His ideas were based on deontology which basically emphasizes on the duty rather than the end or the emotions and feelings involved in an action. His perception of ethical behavior by the government or persons was to question the rationality of the action which he derived from his belief that all human beings are rational. He therefore argued that actions were to be judged not by the emotions involved in the action either by the subject or object, nor the benefit or disbenefit to either, but rather how rational that action is.
This however presented problems in assessing the rationality of an action. He thus explained that an action was only rational if it was possible to be applied universally and be sustained. Therefore, any actions by the government, as the ultimate authority created by the people, must be beyond reasonable doubt and above all applicable universally and sustainably (Plaisance 2008). The social contract theory on the other hand takes an opposing stand by arguing that the rationality of an action is based on the outcome/goals.
The major proponents of this theory are Hobbes, John Locke and Jean-Jacques Rousseau. They argued that if man was to exist in a “state of nature” with a need to create and sustain social goods such as education, housing, farming industry technology among other things, then there would be no order (Social Contract Theory n.d.). So as to maintain these social goods, then there is need to create some order by assigning the role of an overseer to a superior body created by members of the society.

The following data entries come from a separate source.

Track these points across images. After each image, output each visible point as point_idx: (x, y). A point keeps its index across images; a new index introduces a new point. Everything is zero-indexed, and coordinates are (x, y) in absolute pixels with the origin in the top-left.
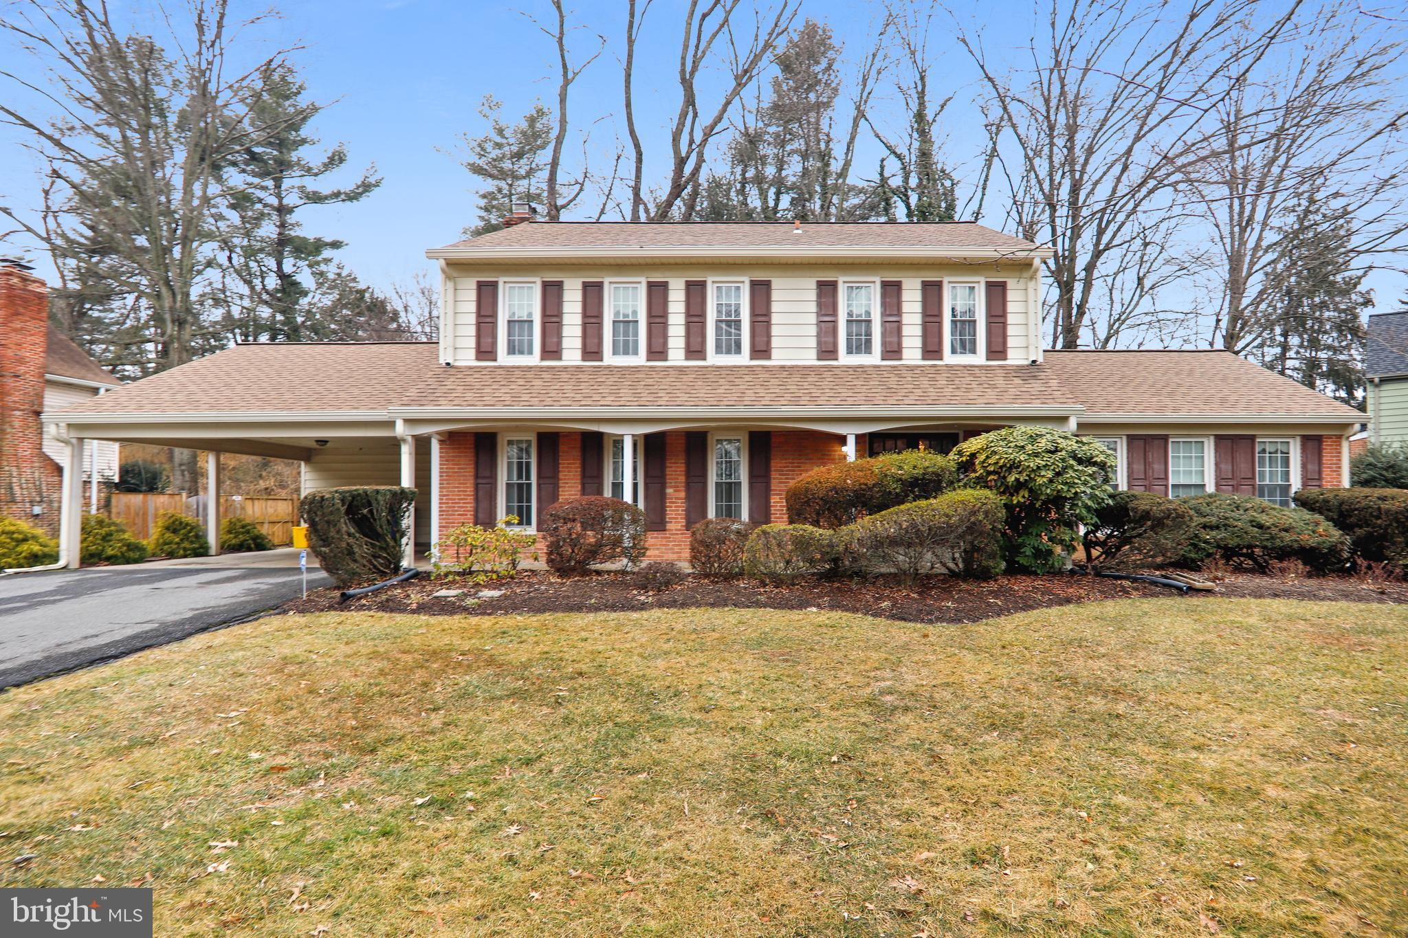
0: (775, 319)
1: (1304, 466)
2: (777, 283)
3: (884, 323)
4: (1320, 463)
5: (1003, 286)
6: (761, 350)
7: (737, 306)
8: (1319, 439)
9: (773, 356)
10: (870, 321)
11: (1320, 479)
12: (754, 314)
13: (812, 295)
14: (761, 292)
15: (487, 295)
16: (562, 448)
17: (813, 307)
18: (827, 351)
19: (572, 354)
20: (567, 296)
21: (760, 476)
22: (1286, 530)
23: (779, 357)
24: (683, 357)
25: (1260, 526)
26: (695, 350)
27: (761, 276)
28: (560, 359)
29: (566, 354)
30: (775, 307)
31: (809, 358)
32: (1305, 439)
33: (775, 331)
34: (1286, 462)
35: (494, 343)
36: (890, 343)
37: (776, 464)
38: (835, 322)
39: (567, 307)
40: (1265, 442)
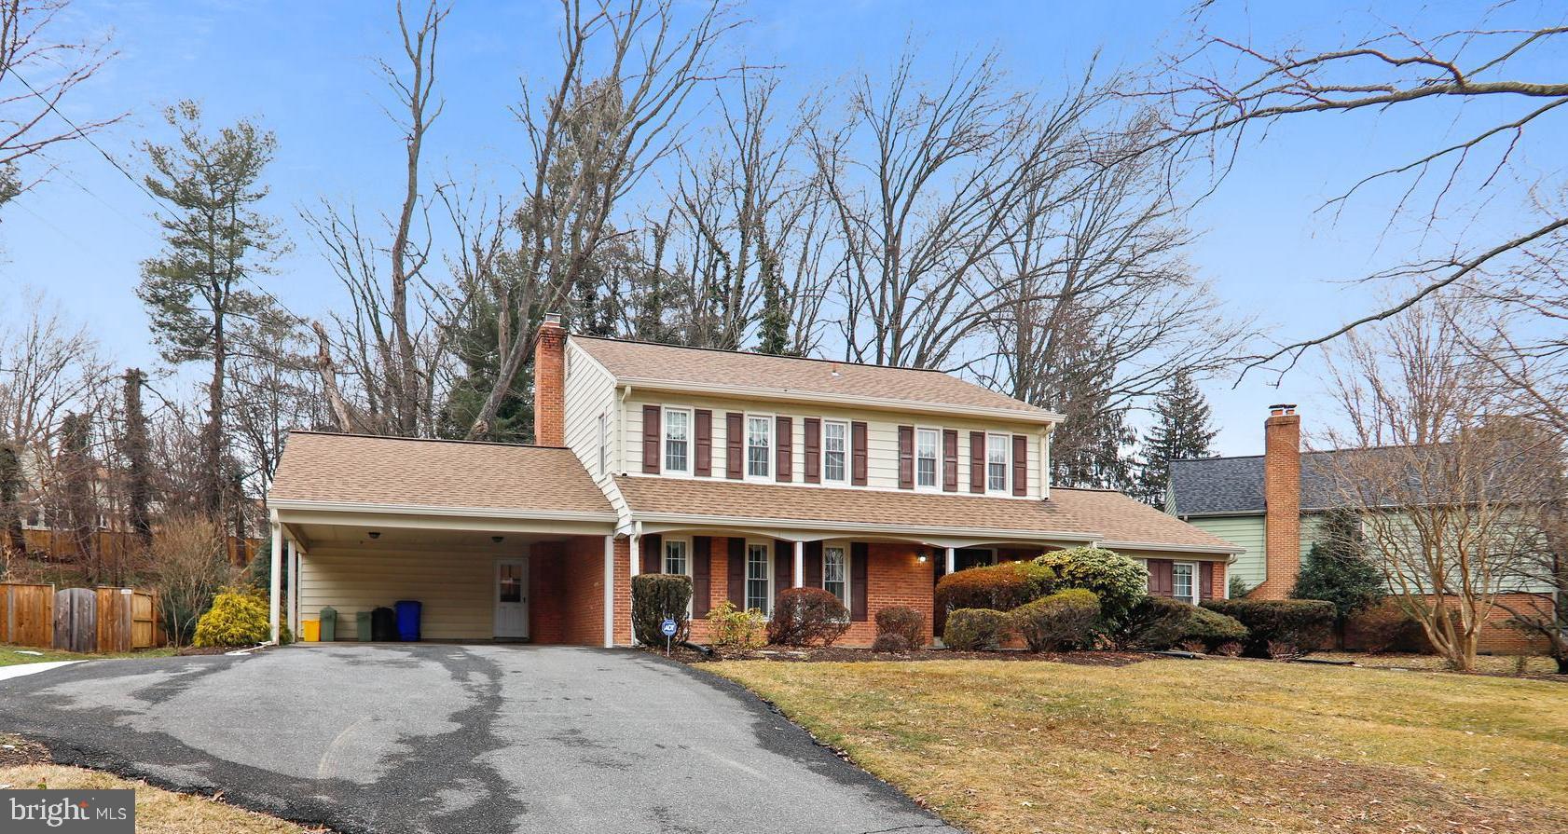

Therefore, the social contract theory is a hypothetical agreement signing by all members of the society that they collectively transfer their individual rights to the superior body (government) to act as if it were another being for the benefit of all the people (Wilkins & Christians 2009). As such, the individual has to put the welfare of the whole society ahead of his own. The government is the only body then that can ensure that the people can keep their agreements. By virtue of being a member of particular society, then it is assumed that the member has signed the social contract agreement through which he agrees that he will only engage in rational activities that are only beneficial to the society at large and not himself alone and subject to approval by the superior body (government).
In this case individual rights do not count except collectively as understood by the government. In the past, the Australian government has not enacted any active legislation through parliament that limit the online content within the Australian boundaries. However, some territorial and state governments have enacted legislations that make it illegal to distribute offensive material as the constitution does not allow the commonwealth government to enact and enforce such laws (Deibert 2008).
This implies that the commonwealth government has lower recognition by the social contract theory which would imply that the common wealth government has the authority and the ethical mandate to protect the public from offensive materials. However, the commonwealth government does not define clearly what offensive materials are. This makes it hard for the state and territory governments to enforce such laws. It can be therefore assumed that the states and territory governments have signed a social contract theory to collectively transfer their individual rights to the commonwealth government.
This therefore, gives commonwealth government the ethical mandate to filter the internet where deemed necessary. The preexisting media censorship and the proposed internet filtering laws in Australia are based on certain assumed ‘facts’ about the media. One major assumed ‘fact’ is that, while the government recognizes the existence of immorality in the Australian society, the media’s participation in this activity amplifies its effect on the people (Deibert 2008). The government according to the social contract theory has the authority to bring down such medial channels with the objective of protecting the masses.